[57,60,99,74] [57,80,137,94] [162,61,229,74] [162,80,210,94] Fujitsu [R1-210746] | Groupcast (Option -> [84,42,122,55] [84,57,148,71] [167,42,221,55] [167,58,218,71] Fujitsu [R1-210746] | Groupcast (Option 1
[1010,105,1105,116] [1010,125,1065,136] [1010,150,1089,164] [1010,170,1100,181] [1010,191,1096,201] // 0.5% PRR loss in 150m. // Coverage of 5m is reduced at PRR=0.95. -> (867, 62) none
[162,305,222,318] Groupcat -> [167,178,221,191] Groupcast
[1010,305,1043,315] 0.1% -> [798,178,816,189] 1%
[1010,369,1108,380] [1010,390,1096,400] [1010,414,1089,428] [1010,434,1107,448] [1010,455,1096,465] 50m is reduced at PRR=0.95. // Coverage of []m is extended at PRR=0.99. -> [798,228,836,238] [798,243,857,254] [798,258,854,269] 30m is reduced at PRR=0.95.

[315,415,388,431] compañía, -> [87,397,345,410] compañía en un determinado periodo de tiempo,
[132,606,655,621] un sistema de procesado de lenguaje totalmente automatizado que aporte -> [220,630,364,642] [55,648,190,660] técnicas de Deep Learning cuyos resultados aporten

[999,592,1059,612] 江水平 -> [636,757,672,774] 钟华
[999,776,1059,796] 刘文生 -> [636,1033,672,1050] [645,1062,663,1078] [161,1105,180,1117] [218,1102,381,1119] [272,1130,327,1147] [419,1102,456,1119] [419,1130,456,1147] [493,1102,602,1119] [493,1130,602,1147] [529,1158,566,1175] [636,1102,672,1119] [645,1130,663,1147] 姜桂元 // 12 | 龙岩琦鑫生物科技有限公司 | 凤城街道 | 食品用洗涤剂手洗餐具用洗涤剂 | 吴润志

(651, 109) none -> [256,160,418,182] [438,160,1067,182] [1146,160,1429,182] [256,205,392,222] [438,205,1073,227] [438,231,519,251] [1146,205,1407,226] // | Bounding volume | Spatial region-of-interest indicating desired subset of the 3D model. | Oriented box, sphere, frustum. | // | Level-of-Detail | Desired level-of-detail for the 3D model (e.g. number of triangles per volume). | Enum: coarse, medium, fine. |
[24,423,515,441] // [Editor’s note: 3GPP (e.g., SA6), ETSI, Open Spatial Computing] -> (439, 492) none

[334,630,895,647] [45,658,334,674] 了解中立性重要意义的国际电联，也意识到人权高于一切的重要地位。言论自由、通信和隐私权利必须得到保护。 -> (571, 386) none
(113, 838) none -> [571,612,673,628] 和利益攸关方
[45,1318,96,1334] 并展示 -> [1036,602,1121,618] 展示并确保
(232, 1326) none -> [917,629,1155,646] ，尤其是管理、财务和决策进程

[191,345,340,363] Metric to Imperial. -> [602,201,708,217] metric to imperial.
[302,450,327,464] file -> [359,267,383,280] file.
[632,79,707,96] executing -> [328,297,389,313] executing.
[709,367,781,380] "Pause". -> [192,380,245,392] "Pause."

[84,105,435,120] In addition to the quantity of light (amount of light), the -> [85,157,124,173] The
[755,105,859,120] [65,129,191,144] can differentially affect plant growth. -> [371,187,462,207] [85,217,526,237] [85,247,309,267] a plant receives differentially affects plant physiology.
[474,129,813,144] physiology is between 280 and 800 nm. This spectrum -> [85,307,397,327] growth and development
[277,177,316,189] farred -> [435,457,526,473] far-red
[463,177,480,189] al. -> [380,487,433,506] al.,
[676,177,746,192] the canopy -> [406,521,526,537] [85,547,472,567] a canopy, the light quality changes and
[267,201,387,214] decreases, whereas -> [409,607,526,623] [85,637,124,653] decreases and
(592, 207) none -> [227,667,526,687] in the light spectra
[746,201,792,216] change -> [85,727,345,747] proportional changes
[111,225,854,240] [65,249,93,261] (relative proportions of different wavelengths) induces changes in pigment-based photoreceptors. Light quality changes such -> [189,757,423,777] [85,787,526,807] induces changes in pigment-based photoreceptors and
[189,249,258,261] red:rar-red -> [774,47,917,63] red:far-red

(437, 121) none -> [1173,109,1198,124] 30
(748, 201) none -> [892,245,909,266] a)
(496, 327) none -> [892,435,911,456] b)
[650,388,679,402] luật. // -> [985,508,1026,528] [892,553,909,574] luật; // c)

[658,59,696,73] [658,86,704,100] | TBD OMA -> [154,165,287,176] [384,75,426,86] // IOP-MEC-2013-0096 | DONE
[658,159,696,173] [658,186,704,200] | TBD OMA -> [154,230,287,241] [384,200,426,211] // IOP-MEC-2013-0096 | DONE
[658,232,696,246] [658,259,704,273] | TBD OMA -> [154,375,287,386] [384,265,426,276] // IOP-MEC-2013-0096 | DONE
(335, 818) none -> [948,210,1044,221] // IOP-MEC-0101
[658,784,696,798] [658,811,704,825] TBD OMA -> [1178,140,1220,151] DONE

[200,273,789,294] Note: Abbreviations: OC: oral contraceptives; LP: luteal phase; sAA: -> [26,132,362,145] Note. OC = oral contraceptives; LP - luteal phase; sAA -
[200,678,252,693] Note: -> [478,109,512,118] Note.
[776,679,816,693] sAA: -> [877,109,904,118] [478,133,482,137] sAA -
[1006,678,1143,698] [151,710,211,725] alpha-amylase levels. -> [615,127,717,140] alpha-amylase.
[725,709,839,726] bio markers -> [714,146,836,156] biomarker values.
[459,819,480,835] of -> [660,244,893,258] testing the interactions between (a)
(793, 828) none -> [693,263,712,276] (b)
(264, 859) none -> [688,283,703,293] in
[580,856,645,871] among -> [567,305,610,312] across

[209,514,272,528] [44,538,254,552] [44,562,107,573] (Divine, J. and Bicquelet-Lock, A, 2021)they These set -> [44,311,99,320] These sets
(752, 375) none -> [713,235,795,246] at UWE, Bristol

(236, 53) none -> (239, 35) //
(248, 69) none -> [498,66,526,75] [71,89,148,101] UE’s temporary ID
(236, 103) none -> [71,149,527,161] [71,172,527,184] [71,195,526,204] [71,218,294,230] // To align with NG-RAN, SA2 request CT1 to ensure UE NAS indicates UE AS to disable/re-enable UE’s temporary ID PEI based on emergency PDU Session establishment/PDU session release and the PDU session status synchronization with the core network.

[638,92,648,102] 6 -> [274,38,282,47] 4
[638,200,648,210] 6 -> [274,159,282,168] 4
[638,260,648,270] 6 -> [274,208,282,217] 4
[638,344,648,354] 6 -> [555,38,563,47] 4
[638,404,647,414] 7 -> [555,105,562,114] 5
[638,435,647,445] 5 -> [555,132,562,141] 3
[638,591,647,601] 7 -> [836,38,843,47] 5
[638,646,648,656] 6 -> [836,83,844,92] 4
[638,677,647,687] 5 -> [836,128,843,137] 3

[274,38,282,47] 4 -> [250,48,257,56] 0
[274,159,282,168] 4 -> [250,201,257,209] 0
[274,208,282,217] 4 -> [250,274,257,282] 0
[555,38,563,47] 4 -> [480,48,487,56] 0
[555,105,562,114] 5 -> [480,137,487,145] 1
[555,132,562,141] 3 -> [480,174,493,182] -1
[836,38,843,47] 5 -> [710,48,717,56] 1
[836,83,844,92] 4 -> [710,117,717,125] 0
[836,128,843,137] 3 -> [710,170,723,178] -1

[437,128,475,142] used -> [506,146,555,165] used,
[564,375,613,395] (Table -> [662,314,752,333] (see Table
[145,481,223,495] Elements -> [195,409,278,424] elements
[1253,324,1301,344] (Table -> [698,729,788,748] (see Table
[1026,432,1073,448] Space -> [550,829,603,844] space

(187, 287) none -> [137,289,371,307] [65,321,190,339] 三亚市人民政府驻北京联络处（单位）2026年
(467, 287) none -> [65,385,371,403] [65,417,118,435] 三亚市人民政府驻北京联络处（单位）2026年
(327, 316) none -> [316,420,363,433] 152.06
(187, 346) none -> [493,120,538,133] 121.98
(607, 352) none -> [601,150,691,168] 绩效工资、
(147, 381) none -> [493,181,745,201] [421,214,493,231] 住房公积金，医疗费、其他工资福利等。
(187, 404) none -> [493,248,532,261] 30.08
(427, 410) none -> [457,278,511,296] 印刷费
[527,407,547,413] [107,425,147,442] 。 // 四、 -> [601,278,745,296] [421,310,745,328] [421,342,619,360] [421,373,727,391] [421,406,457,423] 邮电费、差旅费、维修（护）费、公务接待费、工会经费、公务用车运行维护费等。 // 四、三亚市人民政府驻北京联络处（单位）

• Brief
Reproduce exactly, and only, the part of the listing above that begins at the line with "[836,83,844,92] 4 -> [710,117,717,125] 0" and goes on through the line with "[145,481,223,495] Elements ->".

• Your response
[836,83,844,92] 4 -> [710,117,717,125] 0
[836,128,843,137] 3 -> [710,170,723,178] -1

[437,128,475,142] used -> [506,146,555,165] used,
[564,375,613,395] (Table -> [662,314,752,333] (see Table
[145,481,223,495] Elements -> [195,409,278,424] elements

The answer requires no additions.